● Description of the task: Print each line below verbatim, skipping every picture.

● Supplied entries:
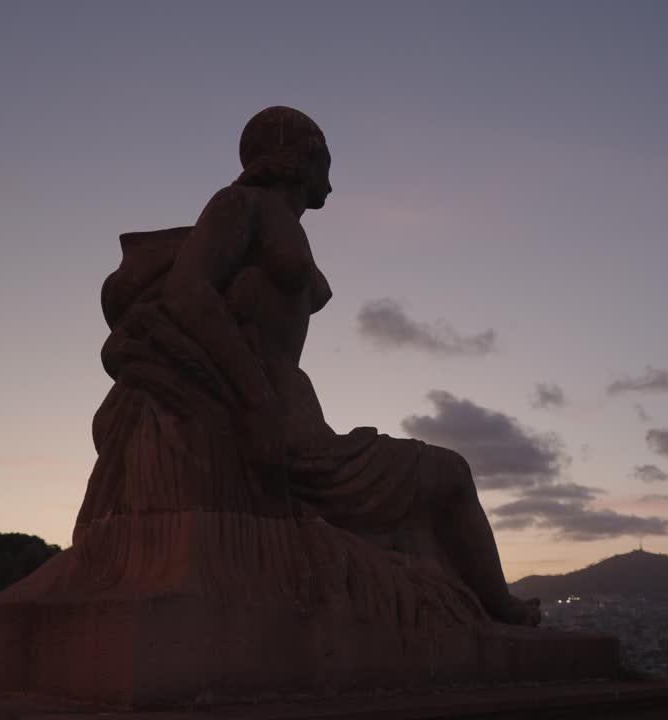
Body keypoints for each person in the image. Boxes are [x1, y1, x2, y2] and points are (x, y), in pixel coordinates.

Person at [85, 106, 539, 626]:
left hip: (293, 410)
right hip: (281, 420)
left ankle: (483, 603)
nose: (330, 176)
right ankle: (497, 607)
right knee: (451, 474)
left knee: (442, 482)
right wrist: (255, 401)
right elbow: (188, 291)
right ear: (298, 155)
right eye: (324, 157)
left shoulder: (277, 220)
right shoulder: (240, 204)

● Response box:
Body keypoints for each person in the image. Boxes are [x1, y1, x2, y2] and points are (x, y), in pixel coordinates.

Person at [85, 106, 539, 626]:
left hip: (293, 410)
right hip: (281, 420)
left ankle: (483, 603)
nose: (330, 176)
right ankle: (497, 607)
right knee: (451, 474)
left knee: (442, 482)
right wrist: (255, 401)
right elbow: (188, 291)
right ear: (298, 155)
right eye: (324, 157)
left shoulder: (277, 220)
right shoulder: (240, 204)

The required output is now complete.